Atamny, like most young women studying at Al-Qasemi, knows that her professors do not look favorably on political activism. The college seeks to educate mainstream teachers for Israeli schools, and winning the confidence of the state's educational administration is key to their ability to place graduates. When asked about the ongoing conflict, Atamny concedes, "it's complicated."

Massalha, the lawyer who advocates for Arab citizens in Israel, is older than Atamny and less circumspect about his opinions.

"There's a lot of Islamophobia in Israel," he said. "Israelis don't want to frame the conflict as based on justice and injustice. They see it as East versus West or Islam versus the free world."

Massalha admits that Islam is on the rise in many Palestinian communities. But he sees it as a reaction to the failure of secular politics to prevent the erosion of Israeli Arabs' living conditions and civil rights. Despite their status as tax-paying Israeli citizens, Palestinians receive a disproportionately smaller amount of government services than does the Jewish community. (Palestinian Arabs represent approximately 20 percent of Israel's population.)

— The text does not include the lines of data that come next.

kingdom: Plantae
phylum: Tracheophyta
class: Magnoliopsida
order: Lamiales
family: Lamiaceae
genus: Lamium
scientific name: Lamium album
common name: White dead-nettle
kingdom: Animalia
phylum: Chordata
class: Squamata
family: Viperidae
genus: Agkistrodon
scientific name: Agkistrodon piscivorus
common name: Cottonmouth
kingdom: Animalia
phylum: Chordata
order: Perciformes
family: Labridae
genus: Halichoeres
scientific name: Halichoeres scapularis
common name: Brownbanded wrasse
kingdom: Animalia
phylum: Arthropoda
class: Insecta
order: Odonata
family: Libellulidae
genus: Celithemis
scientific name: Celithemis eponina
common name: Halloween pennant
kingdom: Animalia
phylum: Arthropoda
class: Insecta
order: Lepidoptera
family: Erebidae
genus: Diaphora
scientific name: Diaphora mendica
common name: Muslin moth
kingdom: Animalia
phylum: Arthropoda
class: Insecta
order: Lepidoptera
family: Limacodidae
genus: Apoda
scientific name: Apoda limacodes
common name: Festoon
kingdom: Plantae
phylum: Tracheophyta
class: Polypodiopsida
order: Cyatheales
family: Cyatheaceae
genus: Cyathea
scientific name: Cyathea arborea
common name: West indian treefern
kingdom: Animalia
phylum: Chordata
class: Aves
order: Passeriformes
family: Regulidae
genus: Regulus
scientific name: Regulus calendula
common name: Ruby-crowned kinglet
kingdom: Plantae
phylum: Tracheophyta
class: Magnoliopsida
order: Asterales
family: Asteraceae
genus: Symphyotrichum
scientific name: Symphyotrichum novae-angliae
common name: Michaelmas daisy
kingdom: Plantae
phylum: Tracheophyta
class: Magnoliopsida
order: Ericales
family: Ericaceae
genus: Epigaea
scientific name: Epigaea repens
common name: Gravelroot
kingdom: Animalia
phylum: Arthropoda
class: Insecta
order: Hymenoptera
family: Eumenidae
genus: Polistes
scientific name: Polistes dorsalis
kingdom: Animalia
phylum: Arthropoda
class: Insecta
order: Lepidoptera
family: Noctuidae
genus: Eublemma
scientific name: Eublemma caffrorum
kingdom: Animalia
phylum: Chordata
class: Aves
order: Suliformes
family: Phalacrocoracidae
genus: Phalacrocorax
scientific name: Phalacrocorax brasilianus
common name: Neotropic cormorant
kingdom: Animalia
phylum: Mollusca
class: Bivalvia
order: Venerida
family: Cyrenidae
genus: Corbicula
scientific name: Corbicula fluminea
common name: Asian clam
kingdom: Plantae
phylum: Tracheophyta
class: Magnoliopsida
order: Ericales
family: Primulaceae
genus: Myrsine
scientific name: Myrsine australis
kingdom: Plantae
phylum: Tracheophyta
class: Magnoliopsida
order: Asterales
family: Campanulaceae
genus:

But Massalha has not given up hope. He edits a literary journal that welcomes Jewish and Arab voices. Cultural Guerilla is an experimental venture that encourages political activists to engage in a different type of struggle.

Similarly, Nula Deeb -- despite ongoing obstacles and debilitating disappointments, continues to work with Jewish colleagues. Deeb runs Kayan, a feminist organization in Haifa that seeks grassroots change. Her most recent campaign was for public transportation in two Arab-Israeli towns.

"The lack of transportation in Arab sectors keeps women and children stuck at home," Deeb said. "We started in a village of 20,000 where ten out of every twelve women had no drivers' licenses and no access to public transportation."

Deeb won that battle but there's a larger one that she confronts almost daily. Even as the political climate between Jews and Arabs deteriorates, she continues in coalition with Israeli Jewish women. She refuses to succumb to anger or bitterness.

"It's an individual choice to keep myself sane, to not be a racist, she said. "I find a few people to work with and to share dreams with. That, for me, is a political act."